Booky Noise IV: The Yeah But Defense
Me: I really like your description but I find am I confused about where this is taking place and who is talking.
Writer: Yeah but if you read on to page 10, it becomes very clear that...
Here's the problem, and this is common to ALL writers (including moi): When we write, we have this wonderful thing going on in our brains. To me, it is like a movie I am seeing in my head. To you, it might be a soundtrack of people talking or maybe a storyboard of scenes. Whatever you are experiencing, it is probably very vivid and exciting. But then something happens as you begin to translate those images from your brain screen to the computer screen. Sometimes there is a disconnect between brain and fingers. Something becomes lost in translation.
We writers, often can't see this. But readers can. They aren't privvy to the creative process; all they care about is can they follow the story you are trying to tell? Is it emotionally involving for them? Is it dramatically compelling? Does it make sense?
And then there is the ego thing. We writers are big writhing gooey masses of ego. We are easily bruised and we are never so vulnerable as when we throw our new stuff out there for the first rounds of feedback. We want to be told our stuff is Great! Fabulous! Better than anything Paterson does! We don't want to hear our babies are homely. Even when we suspect they are.
So, next time you are offered feedback -- here, from your critique group or an editor, resist the urge to explain. Someday, when your book is on the shelf at Borders and a customer picks it up, reads the first page and puts the book down, you're not going to be there to say "Yeah but..."

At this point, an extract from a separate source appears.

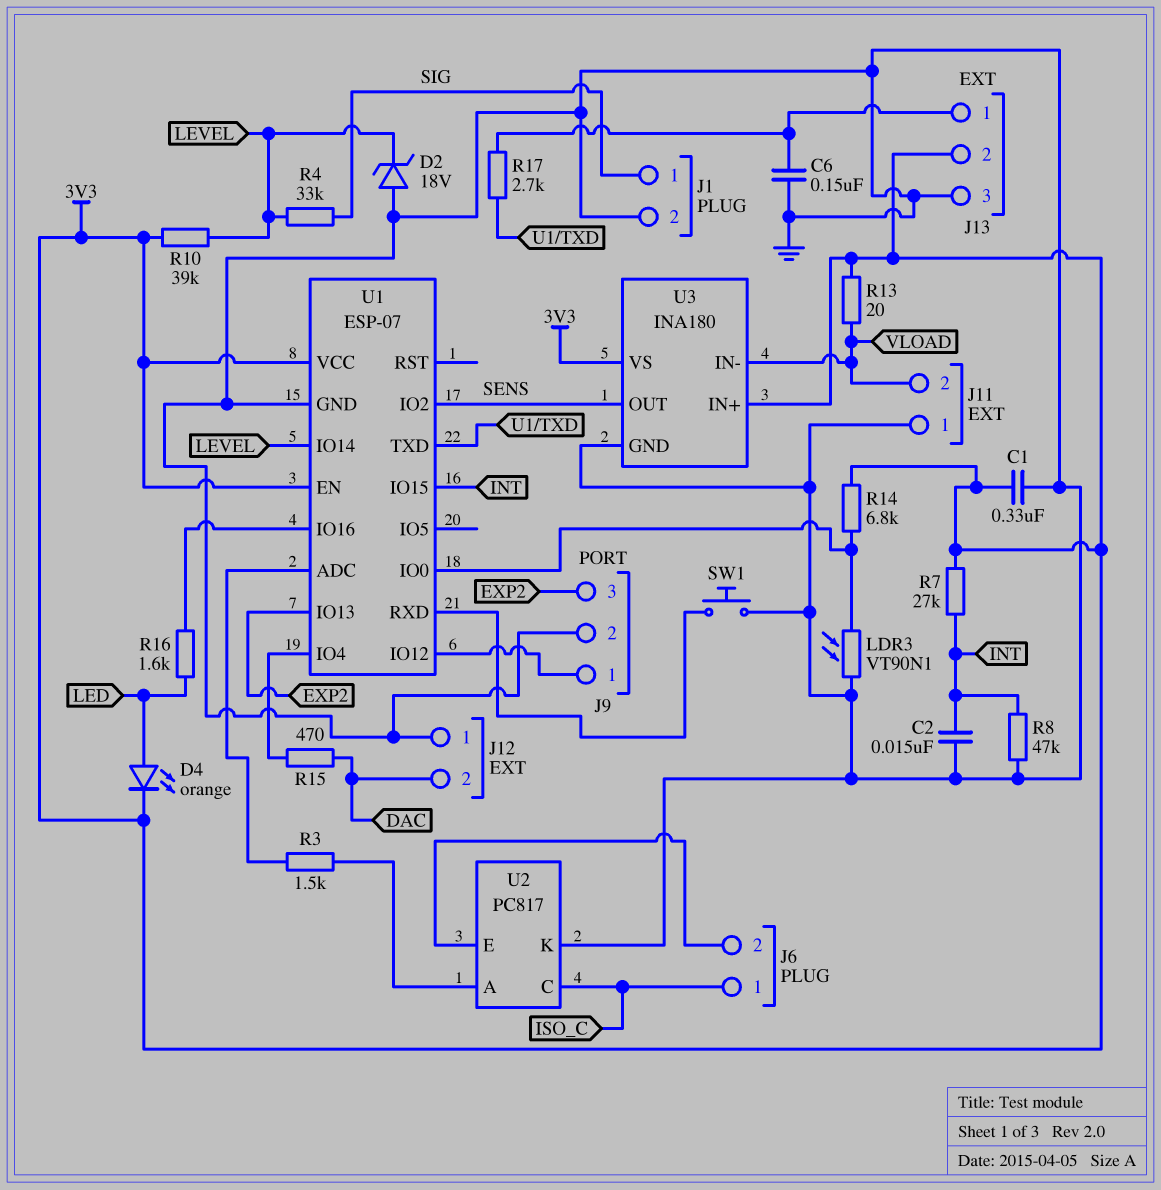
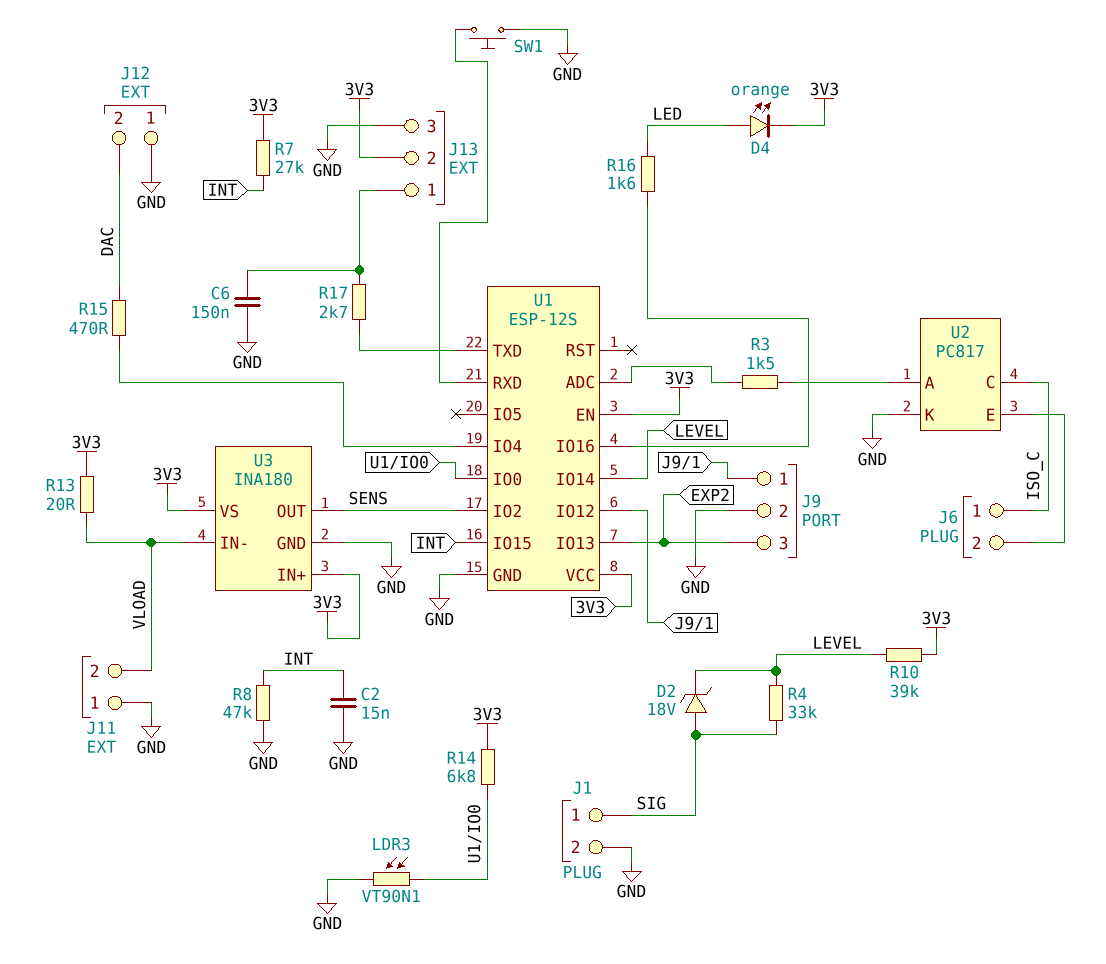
C1: 330nF (3V3, GND) -> none
D2: zener 18V (A GND, K LEVEL) -> zener 18V (A SIG, K LEVEL)
U1: ESP-07 -> ESP-12S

Let's take a look at Jude's opening. I am not suggesting Jude has a Yeah But issue here at all. (Jude was in one of our workshops at SleuthFest once and takes feeback like a trouper). But does this opening make you want to read on? Does it reel you in? (Apologies, Jude, given your fishing theme here!) Can it be improved? Let him know what you think:
My stepfather, drunken bastard that he was, taught me two important survival skills: How to use a baitcaster reel, and how to filet a bass. On August 16, I had gotten up at six A.M. and exercised the first. By nine, I stood under the shade of a very large pine tree, busy with the second. I wore khaki shorts, no shirt, a pair of topsiders and a ball cap that said Guinness. Typical north Florida fishing attire. I’d run out of Barbasol three days ago, so my razor was on vacation until further notice.
I scraped the scales off my third and final fish, looked up and saw a little red car turning from Lake Barkley Road onto my gravel driveway. It was one of those cars I call a Bic. Like the lighters, they’re cheap and disposable. You buy one fresh off the lot, and by the time it needs new tires it’s ready for the junk yard. An internal timing device insures that all working parts take a dive at the precise moment the warranty expires.
It struggled up the hill and parked beside my GMC Jimmy. The driver’s side door opened and a young woman got out, wearing what at first appeared to be a hearing aid. It was one of those cell phone gizmos you hang on your ear so everyone thinks you’re loony tunes walking around talking to yourself. In the future, they’ll implant a computer chip directly into your brain and you’ll be perpetually connected, via satellite, to people you don’t want to talk to anyway. I was hoping I’d die before anything like that ever happened when the woman said, “Is this where you live?” She surveyed my home sweet home--a 1964 Airstream Safari travel trailer, parked on lot 27 at Joe’s Fish Camp--my ten year-old SUV, my blood-stained picnic table littered with catch-of-the-day carcasses. She had an expensive-looking hairstyle, clipped shoulder-length, brown with streaks of caramel, and a dubious look on her face. She wore a navy blue skirt and jacket, a thin white silky shirt, some sort of shoes that didn’t tread well on my sandy yard and a white leather purse. I doubted she was old enough to drink.
“If you’re selling something, I’m broke so don’t bother. If you’re from the loan company, I’m really broke so really don’t bother.” I was six weeks behind on my car payment. I expected to wake up any day now and find Jimmy not there. A tow truck hadn’t followed her in, so I figured I was safe for the moment.
“I’m looking for Nicholas Colt,” she said. “The private eye. Is that you?”